═════ DATASET EXCERPTS ═════

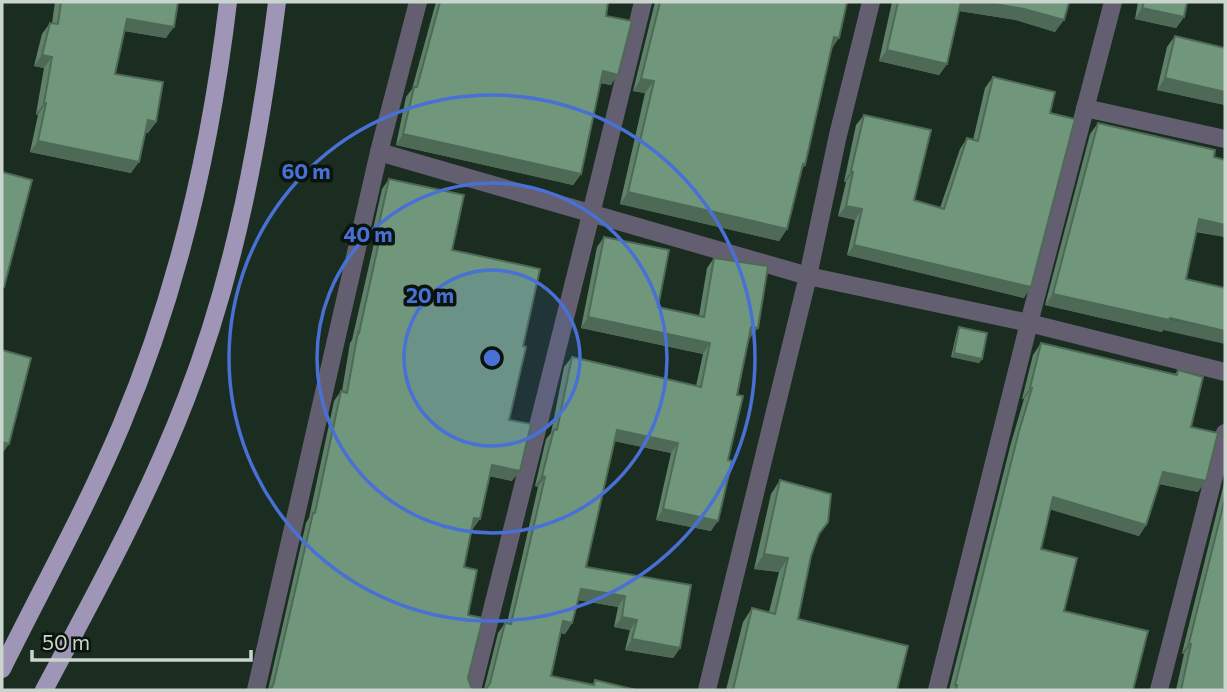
<svg xmlns="http://www.w3.org/2000/svg" width="1227" height="692" font-family="Commissioner,sans-serif">
  <rect width="100%" height="100%" fill="#1b2d21"/>
  <g fill="none" stroke-linecap="round" stroke-linejoin="round">
    <g stroke="#635f70" stroke-width="18">
      <polyline points="1085,108 1225,139"/>
      <polyline points="379,152 808,276 1029,323 1225,372"/>
      <polyline points="256,690 379,152 418,2"/>
      <polyline points="472,690 591,214 643,2"/>
      <polyline points="707,690 808,276 838,135 871,2"/>
      <polyline points="937,690 1029,323 1113,2"/>
      <polyline points="1159,690 1225,433"/>
    </g>
    <g stroke="#9e95b7" stroke-width="18">
      <path d="M 2,669 C 42,588 86,509 121,426 C 178,291 211,147 228,2"/>
      <path d="M 44,690 C 95,595 147,500 186,399 C 236,271 260,137 277,2"/>
    </g>
  </g>
  <g fill="#60826b">
    <polygon points="55,2 178,2 166,38 124,31 115,74 156,122 148,133 145,133 131,173 30,152 38,115 36,114 44,68 34,66 42,34 50,23 52,23"/>
    <polygon points="436,2 608,2 606,16 611,85 600,83 581,174 573,185 396,145 406,97 412,89"/>
    <polygon points="655,2 847,2 832,48 805,165 801,170 787,229 779,241 620,204 645,93 633,91"/>
    <polygon points="892,2 1069,2 1055,32 1016,20 959,11 947,64 939,75 879,61"/>
    <polygon points="1138,2 1187,2 1184,17 1176,28 1135,19"/>
    <polygon points="1175,36 1225,48 1225,105 1157,90 1167,47"/>
    <polygon points="993,77 1050,113 1024,298 847,255 855,220 838,216 846,182 844,182 856,125 864,115 914,200 940,208 960,149 967,138 973,140 985,88"/>
    <polygon points="1098,123 1214,157 1225,160 1225,237 1196,232 1162,332 1045,305 1090,134"/>
    <polygon points="389,179 452,250 523,346 509,420 512,481 489,476 473,529 268,690 306,523 309,518 334,401 341,391 342,391 350,343 352,340 375,239 371,238 382,189"/>
    <polygon points="604,237 658,307 699,316 707,268 714,258 750,338 749,338 711,531 656,520 671,453 614,441 586,567 691,585 680,648 673,658 625,650 630,630 614,627 618,607 578,600 572,623 565,634 561,633 551,676 592,685 595,680 636,690 484,689 498,633 505,623 507,623 538,487 535,486 546,439 551,433 564,367 572,357 696,386 703,354 581,328 597,247"/>
    <polygon points="959,327 982,359 979,363 951,357 957,331"/>
    <polygon points="1041,343 1175,374 1178,370 1191,427 1198,492 1159,484 1146,525 1139,536 1050,509 1041,549 1064,611 1133,690 949,690 1011,443 1024,399 1022,399 1033,355"/>
    <polygon points="1225,479 1225,690 1176,690 1184,654 1182,653"/>
    <polygon points="780,480 819,534 811,556 798,619 897,690 726,690 743,622 752,608 769,612 779,572 754,569 771,494"/>
  </g>
  <g fill="#4e6a57">
    <polygon points="959,2 983,2 1024,9 1064,20 1055,32 1016,20 954,10"/>
    <polygon points="1142,8 1184,17 1176,28 1135,19"/>
    <polygon points="127,19 174,27 166,38 119,30"/>
    <polygon points="834,37 839,38 831,50"/>
    <polygon points="887,50 947,64 939,75 879,61"/>
    <polygon points="42,55 52,57 44,68 34,66"/>
    <polygon points="603,71 618,75 611,85 595,82"/>
    <polygon points="1165,78 1225,92 1225,105 1157,90"/>
    <polygon points="641,79 654,81 645,93 633,91"/>
    <polygon points="44,103 46,103 38,115 36,114"/>
    <polygon points="148,120 156,122 148,133 140,132"/>
    <polygon points="403,134 581,174 573,185 396,145"/>
    <polygon points="38,141 139,162 131,173 30,152"/>
    <polygon points="851,171 853,172 846,182 844,182"/>
    <polygon points="628,192 787,229 779,241 620,204"/>
    <polygon points="846,206 862,209 855,220 838,216"/>
    <polygon points="1199,219 1225,225 1225,237 1191,230"/>
    <polygon points="378,228 382,228 375,239 371,238"/>
    <polygon points="854,245 1031,287 1024,298 847,255"/>
    <polygon points="1053,294 1225,331 1225,344 1163,330 1162,332 1045,305"/>
    <polygon points="588,317 710,343 703,354 581,328"/>
    <polygon points="751,327 758,328 750,338 744,337"/>
    <polygon points="954,353 982,359 979,363 951,357"/>
    <polygon points="1030,388 1032,388 1024,399 1022,399"/>
    <polygon points="617,430 678,443 671,453 609,440"/>
    <polygon points="2,442 9,444 2,454"/>
    <polygon points="492,465 520,471 512,481 484,475"/>
    <polygon points="1163,472 1206,481 1198,492 1155,483"/>
    <polygon points="542,476 545,477 538,487 535,486"/>
    <polygon points="1053,497 1146,525 1139,536 1045,508"/>
    <polygon points="663,509 718,521 711,531 656,520"/>
    <polygon points="474,518 480,519 473,529 467,528"/>
    <polygon points="764,554 788,558 779,572 754,569"/>
    <polygon points="581,589 625,596 618,607 573,599"/>
    <polygon points="622,617 637,620 630,630 614,627"/>
    <polygon points="563,621 572,623 565,634 556,632"/>
    <polygon points="632,639 680,648 673,658 625,650"/>
    <polygon points="1189,643 1191,644 1184,654 1182,653"/>
  </g>
  <g fill="#70977c" stroke="#4e6a57" stroke-width="2">
    <polygon points="61,2 178,2 174,27 127,19 115,74 163,82 156,122 148,120 139,162 38,141 46,103 44,103 52,57 42,55 50,23 58,24"/>
    <polygon points="440,2 608,2 606,16 632,21 618,75 603,71 581,174 403,134 414,87 417,87"/>
    <polygon points="660,2 847,2 839,38 834,37 805,165 803,164 787,229 628,192 654,81 641,79"/>
    <polygon points="898,2 961,2 947,64 887,50"/>
    <polygon points="983,2 1069,2 1064,20 1024,9"/>
    <polygon points="1144,2 1187,2 1184,17 1142,8"/>
    <polygon points="1175,36 1225,48 1225,92 1165,78"/>
    <polygon points="993,77 1055,92 1050,113 1075,119 1031,287 854,245 862,209 846,206 853,172 851,171 864,115 931,130 914,200 944,209 967,138 978,141"/>
    <polygon points="1098,123 1215,150 1214,157 1225,160 1225,225 1199,219 1186,279 1225,288 1225,331 1170,318 1169,320 1053,294"/>
    <polygon points="2,172 32,180 4,287 2,286"/>
    <polygon points="389,179 464,195 452,250 540,269 523,346 526,347 509,420 531,424 520,471 492,465 480,519 474,518 464,567 477,570 468,615 483,618 468,678 471,687 476,690 267,690 272,687 274,682 313,513 315,513 341,391 347,393 358,332 359,333 382,228 378,228"/>
    <polygon points="604,237 669,250 658,307 704,317 714,258 768,266 758,328 751,327 737,395 743,396 728,460 732,461 718,521 663,509 678,443 617,430 586,567 691,585 680,648 632,639 637,620 622,617 625,596 581,589 572,623 563,621 551,676 594,685 595,680 636,690 479,690 487,688 490,683 505,623 511,624 545,477 542,476 554,429 557,430 572,357 701,387 710,343 588,317"/>
    <polygon points="959,327 987,333 982,359 954,353"/>
    <polygon points="1041,343 1177,375 1178,370 1203,377 1191,427 1218,433 1206,481 1163,472 1146,525 1053,497 1041,549 1077,558 1064,611 1148,631 1133,690 956,690 957,685 955,685 1019,431 1032,388 1030,388"/>
    <polygon points="2,350 31,358 9,444 2,442"/>
    <polygon points="780,480 831,494 828,522 819,534 811,556 798,619 908,646 897,690 733,690 752,608 775,614 788,558 764,554"/>
    <polygon points="1225,498 1225,690 1181,690 1191,644 1189,643"/>
  </g>
  <circle cx="492" cy="358" r="88" fill="#4870d5" fill-opacity=".12"/>
  <g fill="none" stroke="#4870d5" stroke-width="3.5">
    <circle cx="492" cy="358" r="88"/>
    <circle cx="492" cy="358" r="175"/>
    <circle cx="492" cy="358" r="263"/>
  </g>
  <circle cx="492" cy="358" r="10" fill="#4870d5" stroke="#0b130d" stroke-width="3.5"/>
  <g font-size="21" text-anchor="middle" font-weight="bold" fill="#4870d5" stroke="#0b130d" stroke-width="7" stroke-linejoin="round" paint-order="stroke">
    <text x="306" y="179">60 m</text>
    <text x="368" y="242">40 m</text>
    <text x="430" y="303">20 m</text>
  </g>
  <rect width="1227" height="692" fill="none" stroke="#cad5cd" stroke-width="7"/>
  <path d="M32 650v10h219v-10" fill="none" stroke="#cad5cd" stroke-width="3.5"/>
  <text x="42" y="650" font-size="21" fill="#cad5cd" stroke="#0b130d" stroke-width="5" paint-order="stroke">50 m</text>
</svg>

═════

• [WHAT YOU SHOULD DO]
Out of the records above, pick each line that contains the string "path".

• [RESULT BELOW]
      <path d="M 2,669 C 42,588 86,509 121,426 C 178,291 211,147 228,2"/>
      <path d="M 44,690 C 95,595 147,500 186,399 C 236,271 260,137 277,2"/>
  <path d="M32 650v10h219v-10" fill="none" stroke="#cad5cd" stroke-width="3.5"/>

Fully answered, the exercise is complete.